2022 — Janus, Simulators (LessWrong) — the foundational framing: LLMs as simulators, personas as simulacra. Theoretical scaffolding for everything below.
2025 — nostalgebraist, the void (LessWrong) — extends the simulator frame to Assistant-persona underspecification; argues the Assistant starts ill-defined and concretises through deployment, with implications for character training.
2026 — Anthropic, The Persona Selection Model — surveys behavioural, generalisation, and interpretability evidence for the simulator / persona-selection frame; the most direct theoretical grounding for belief #1.
2026 — Anthropic, The Assistant Axis: Situating and Stabilizing the Default Persona of Language Models — empirical evidence that the leading component of persona space is "Assistant-likeness"; steering along the axis controls helpful / harmless behaviour. Direct evidence for the "deeply defined Assistant persona" picture that drives the central uncertainty above.

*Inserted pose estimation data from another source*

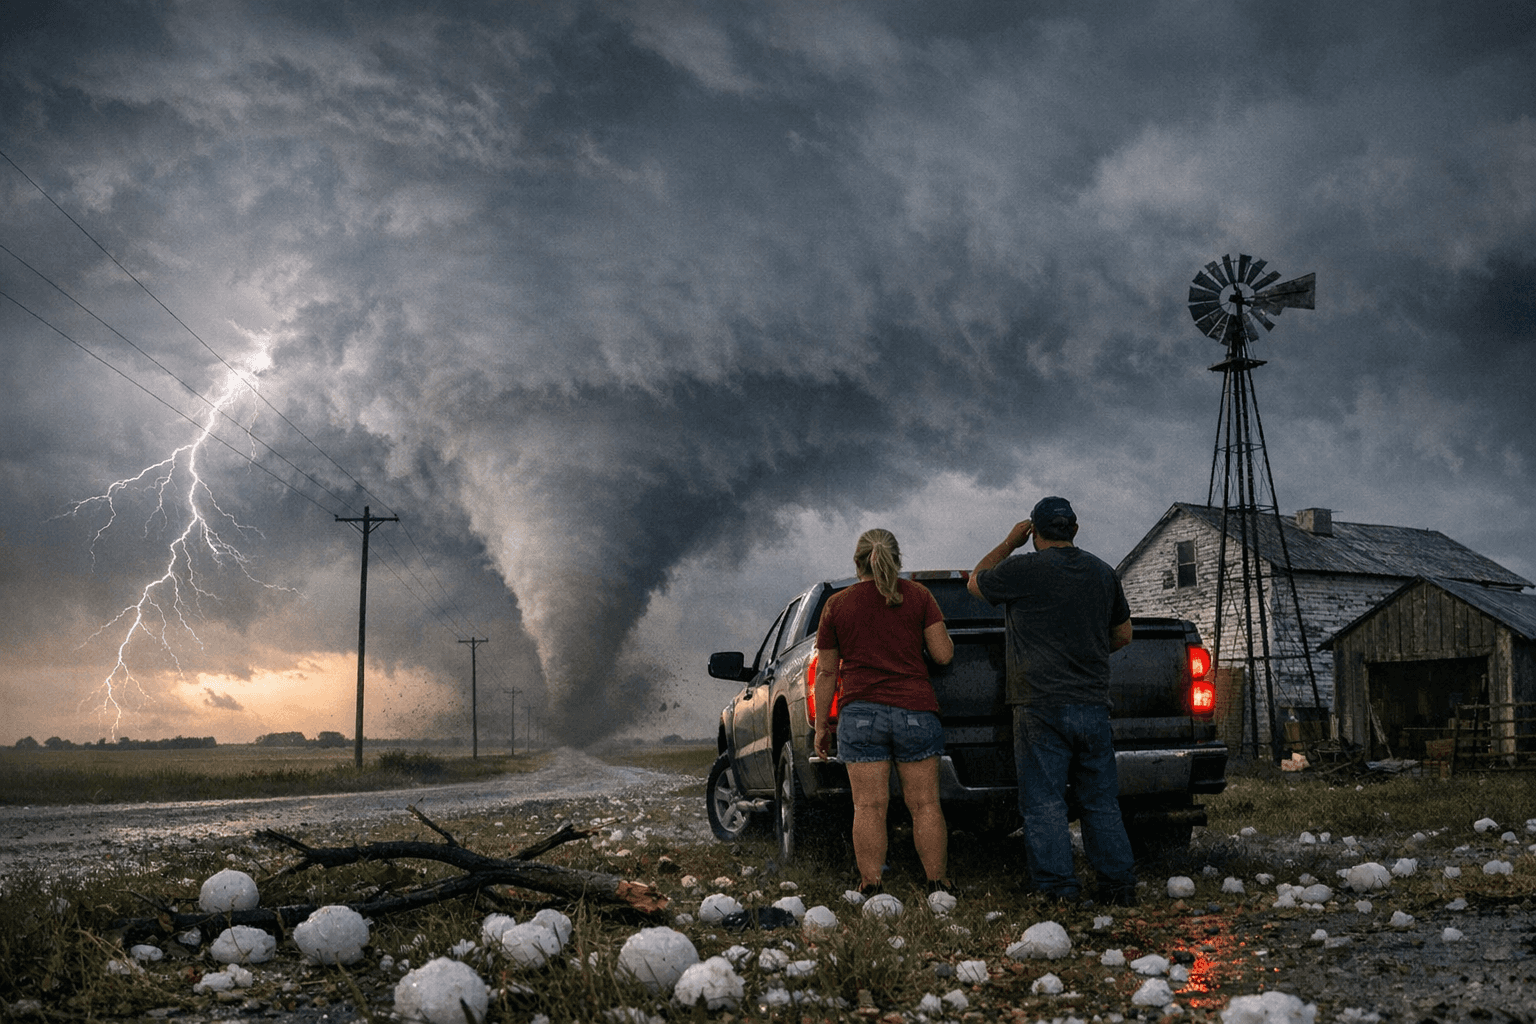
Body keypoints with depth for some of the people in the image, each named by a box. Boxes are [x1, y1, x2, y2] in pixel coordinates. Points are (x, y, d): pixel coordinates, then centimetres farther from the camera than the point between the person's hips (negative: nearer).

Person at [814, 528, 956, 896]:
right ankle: (938, 884, 7)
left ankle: (871, 887, -2)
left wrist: (821, 725, 13)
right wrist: (943, 634, 23)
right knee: (925, 804, 5)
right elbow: (943, 654, 1)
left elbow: (826, 672, 7)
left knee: (869, 806, -1)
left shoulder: (836, 604, 6)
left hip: (860, 712, 0)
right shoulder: (918, 596, 5)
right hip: (915, 711, 0)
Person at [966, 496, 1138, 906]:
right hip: (1093, 703, 5)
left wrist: (1009, 544, 19)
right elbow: (1123, 634, 21)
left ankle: (1058, 891, -2)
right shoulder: (1103, 573, 11)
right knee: (1101, 803, 12)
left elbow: (975, 582, 12)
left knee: (1044, 804, -1)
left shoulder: (1024, 569, -6)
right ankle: (1119, 884, 13)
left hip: (1041, 706, -5)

2025 — Chen et al. (Anthropic), Persona Vectors: Monitoring and Controlling Character Traits in Language Models — automated extraction of trait-direction vectors and their use in monitoring and steering. Important methodological piece; also makes belief #2 testable.
Forthcoming — Will MacAskill (Forethought), essay on character of AI (link TBD) — argues character training is the right unit for thinking about long-run AI behaviour; aligns with belief #3.
Forthcoming — my own paper on trait–persona interaction (ICML workshop submission; arXiv link TBD) — directly tests belief #2.

Related writing

No essays tagged with this topic yet.